SDSU isn't all-cartoon, though; like the animated Knuffle Bunny, the show keeps one foot in the real world by superimposing its characters over live-action backgrounds. "People said you don't want to have detail in the background; you want the background to be bland and to fall away," Hurwitz recalls. "But you really stop noticing it. It's just more interesting to see actual grass than just a field of green. And in a way it helps keep the show in the real world. It's changed the show's scale so that you don't expect animals to talk or UFOs to land. You somehow believe you're in the world that we inhabit, and I think it lets us reset the comedy bar a little bit."

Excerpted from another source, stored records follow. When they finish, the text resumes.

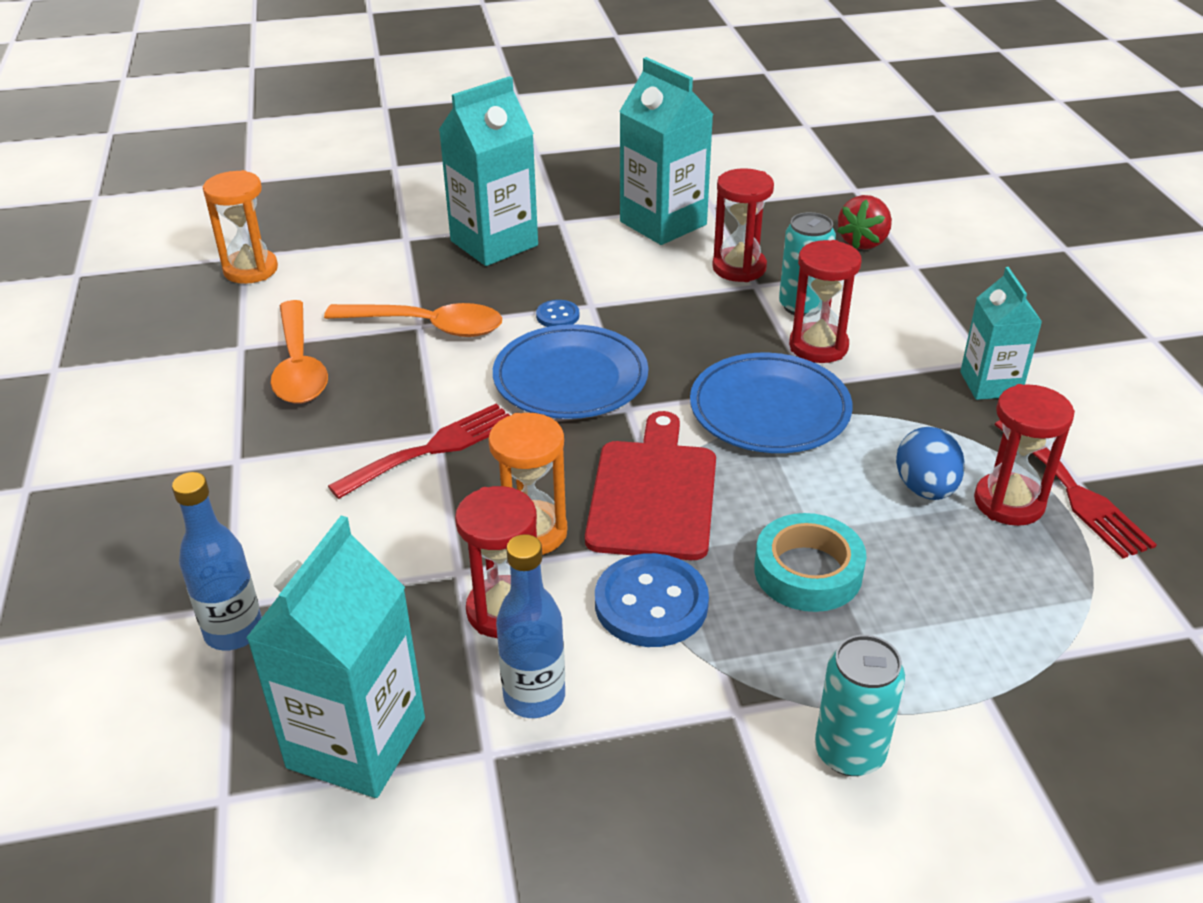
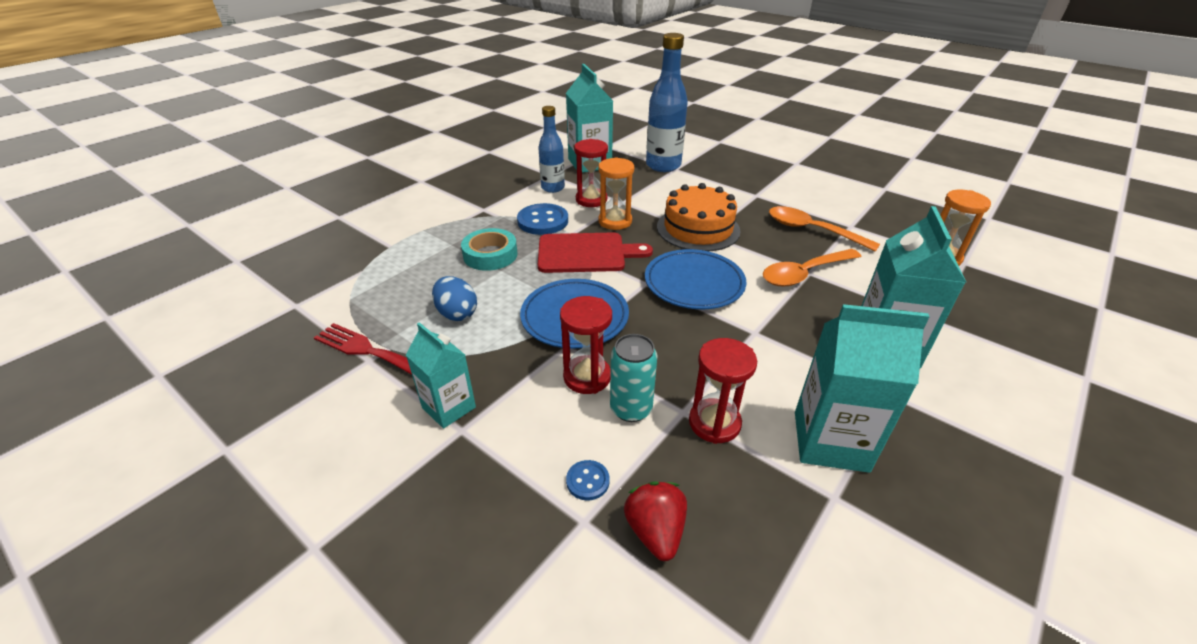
camera: 140 degrees right, 0 degrees up
blue bottle [172,472,262,651] -> blue bottle [646,33,688,172], size x1.61
red fork [328,404,510,499] -> orange cake [657,183,741,251]
blue button [536,300,579,327] -> blue button moved to [566,460,610,500]
red cutting board [585,411,716,560] -> red cutting board turned 60 degrees counterclockwise [538,233,653,273]
turquoise can [815,635,905,776] -> none
red hourglass [974,384,1075,526] -> none

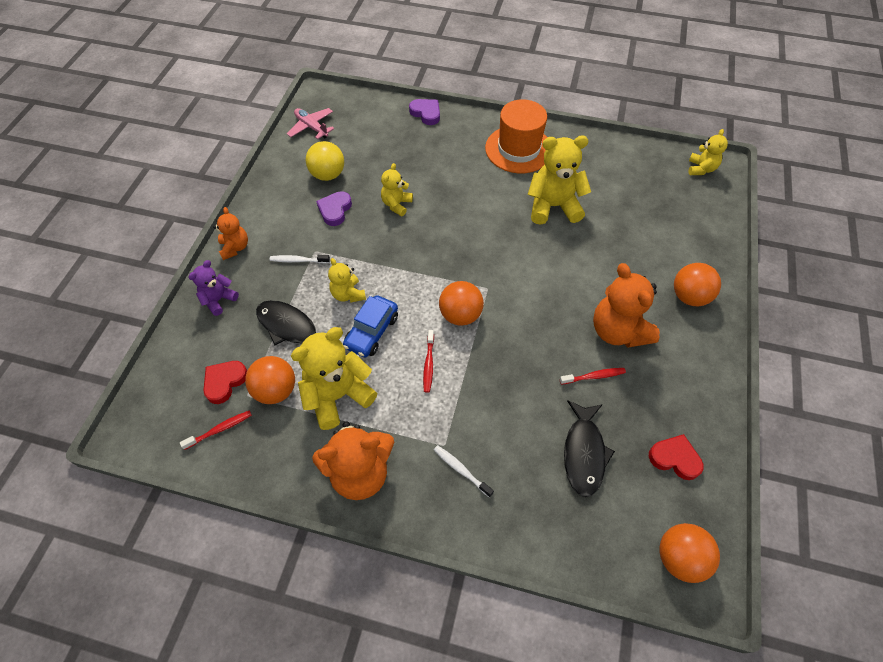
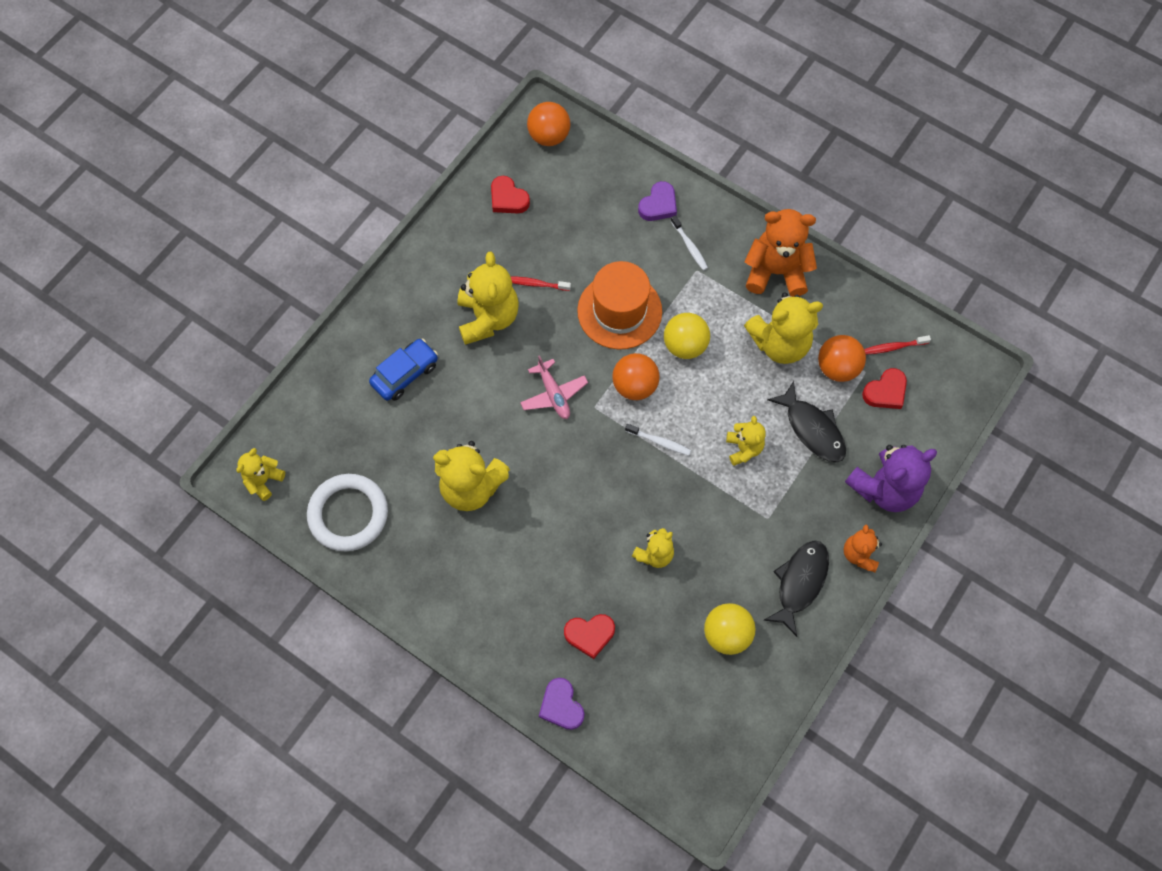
camera: 160 degrees left, 10 degrees up
purple teddy bear [188,260,239,316] -> purple teddy bear [845,445,937,512], size x1.79
white toothbrush [269,255,330,263] -> white toothbrush moved to [625,424,691,456]
pink plane [287,108,334,139] -> pink plane moved to [520,355,588,419]
purple heart [316,191,352,226] -> purple heart moved to [638,181,677,221]
blue car [343,295,398,358] -> blue car moved to [369,339,438,401]
red toothbrush [423,330,434,393] -> yellow ball [664,313,710,359]
orange hat [485,99,547,173] -> orange hat moved to [577,261,662,349]
black fish [564,400,615,497] -> black fish moved to [764,540,829,637]
orange teddy bear [593,263,660,348] -> yellow teddy bear [458,252,519,345]
orange ball [674,263,721,306] -> none
none -> white ring [307,474,388,551]
none -> red heart [564,614,615,659]

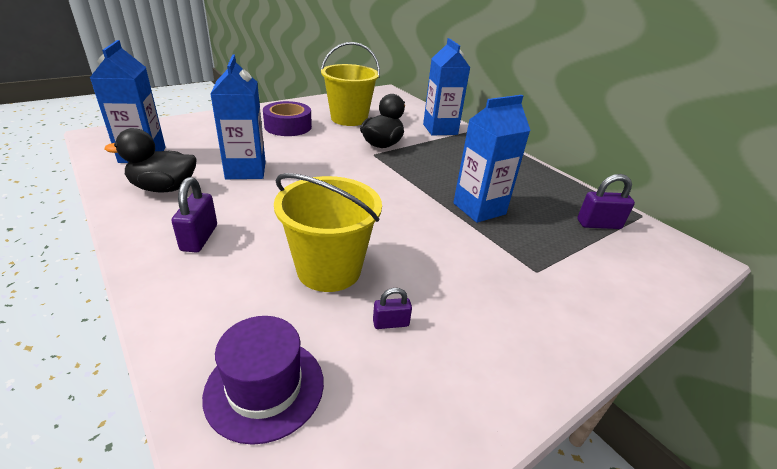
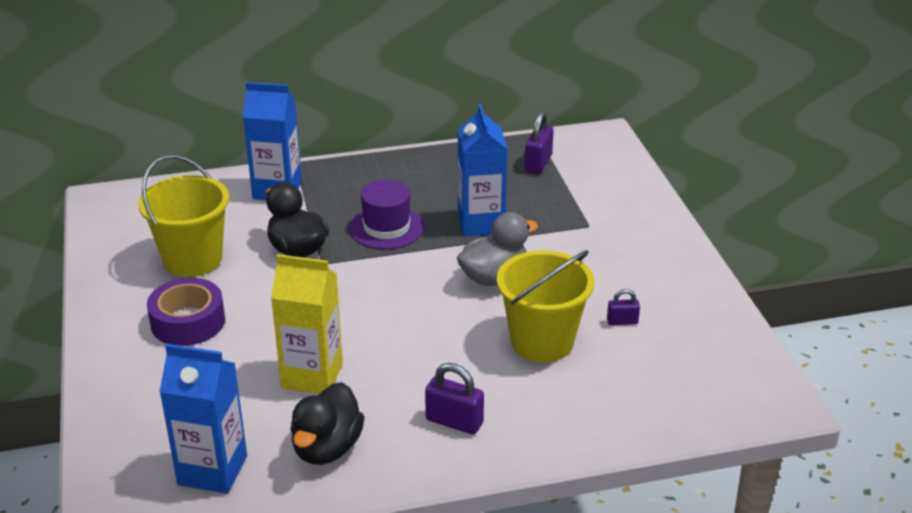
camera: 65 degrees left, 0 degrees up
purple hat [202,316,324,445] -> purple hat moved to [349,180,425,250]
blue carton [210,55,266,179] -> yellow carton [271,254,343,394]
purple padlock [373,288,412,329] -> purple padlock turned 75 degrees clockwise [607,289,640,325]
none -> grey duck [457,212,538,286]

Sit Down, Shut Up began as a co-production between Sony Pictures Television and 20th Century Fox, with Sony producing an animated presentation piece to pitch the show to the network. When it came time to put the series into production, Futurama veterans and SDSU producers Bill Oakley and Josh Weinstein pointed Hurwitz in the direction of Rough Draft Studios, the folks responsible for Matt Groening's sci-fi series and The Simpsons Movie. Rough Draft producer Claudia Katz recalled being called in "to do a little bit of additional development on the show and characters. I think the thinking was we had lot more experience in doing prime-time, script-driven shows."
According to veteran Futurama and Drawn Together director Peter Avanzino, Willems designed the initial line-up of eight teachers while working with Hurwitz and Sony "and we had to build the rest of the world. They had some really nice initial designs that needed some tying together. Characters always need a little adapting to make them work on a week to week basis, adjusting their mouths, eyes, whatever. Some characters needed more work than others; we had to make sure cartoon characters could act the way the live actors Hurwitz chooses to work with could.
"Our biggest asset is we have a lot of experience working with networks and having to take a million notes," he continued. "Mo was probably not used to that. I think just the back and forth they had to get the characters where they wanted them just frustrated him enough that he said, 'They can just do it.'" Was it an 'I've had it, I'm outta here' situation? "Pretty much," Avanzino agreed. It's a perspective shared by one industry insider: "Mo had disagreements with FOX, he kind of got disgusted with it and walked away."